WHAT YOU HAVE TO DO: In the listing below, the lines starting at the line with "Fig. 10 a Raman" and ending at the line with "Figure 8. The" are to be output verbatim. Images stay out of the copy.

SOURCE RECORDS:
- - - - -
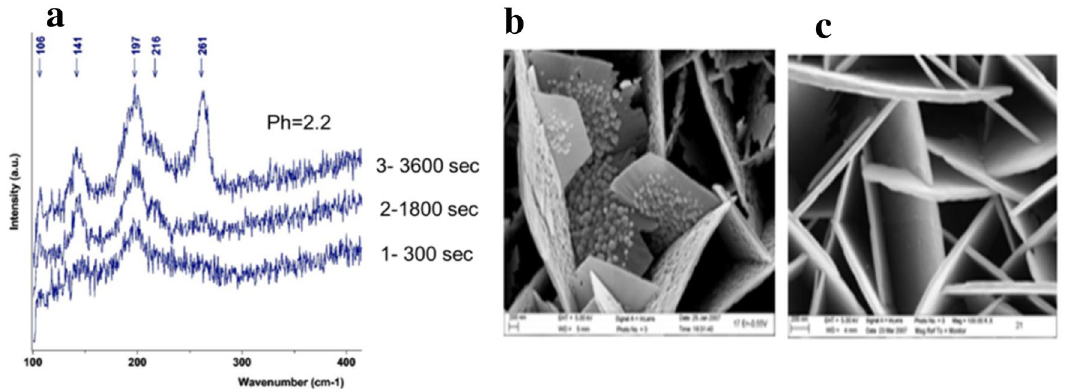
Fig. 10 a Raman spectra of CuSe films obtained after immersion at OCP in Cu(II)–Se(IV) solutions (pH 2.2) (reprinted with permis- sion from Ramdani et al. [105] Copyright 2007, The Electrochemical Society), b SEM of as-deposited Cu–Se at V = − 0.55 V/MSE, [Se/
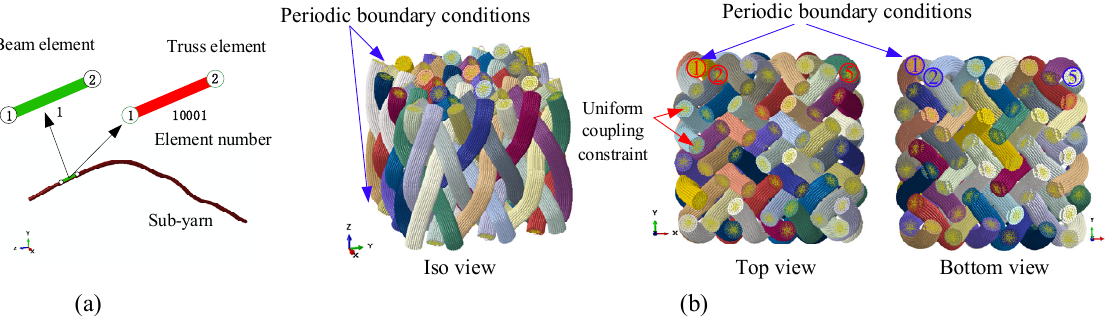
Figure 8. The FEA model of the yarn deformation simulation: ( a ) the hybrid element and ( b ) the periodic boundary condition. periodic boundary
- - - - -
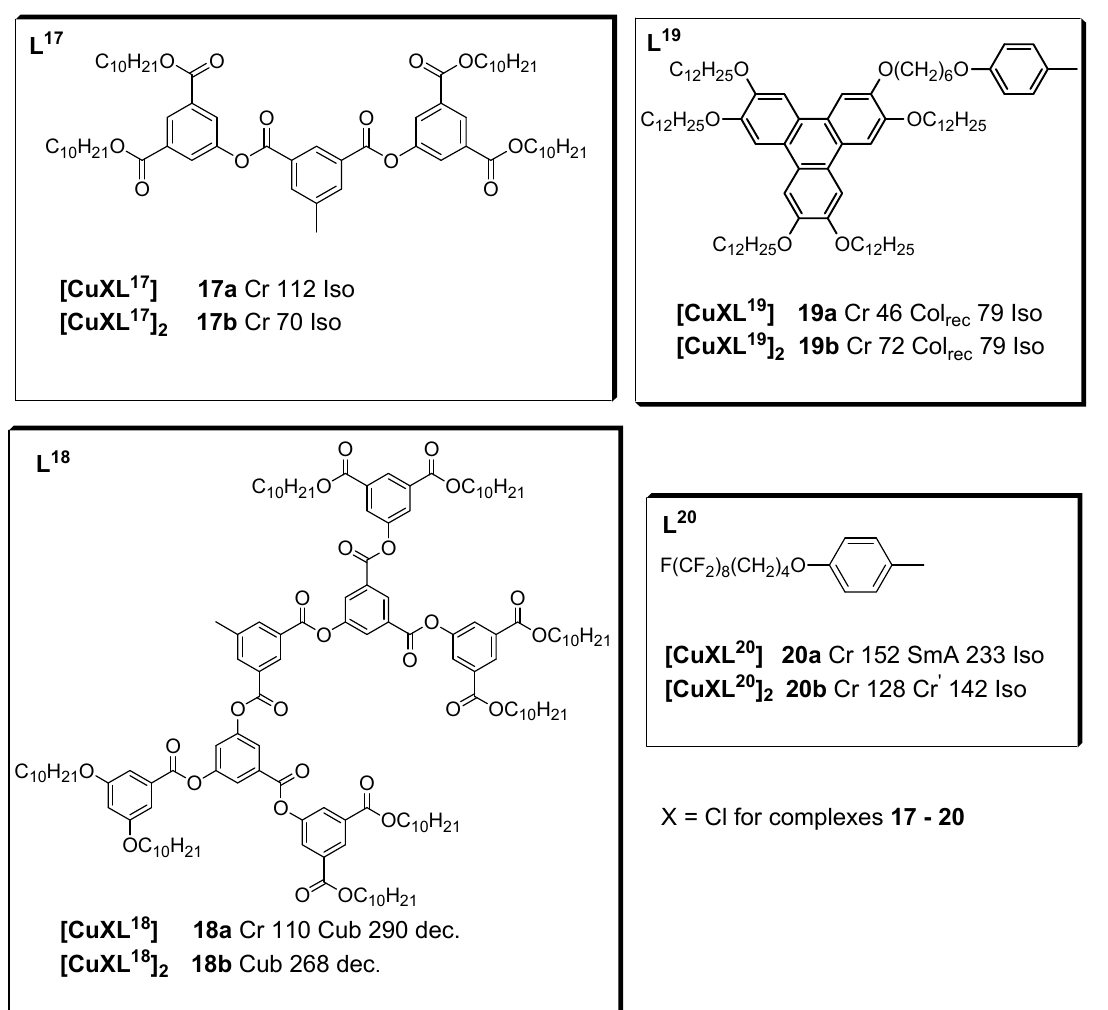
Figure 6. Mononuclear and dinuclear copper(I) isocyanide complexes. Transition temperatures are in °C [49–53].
- - - - -
ANSWER:
Fig. 10 a Raman spectra of CuSe films obtained after immersion at OCP in Cu(II)–Se(IV) solutions (pH 2.2) (reprinted with permis- sion from Ramdani et al. [105] Copyright 2007, The Electrochemical Society), b SEM of as-deposited Cu–Se at V = − 0.55 V/MSE, [Se/
Figure 8. The FEA model of the yarn deformation simulation: ( a ) the hybrid element and ( b ) the periodic boundary condition. periodic boundary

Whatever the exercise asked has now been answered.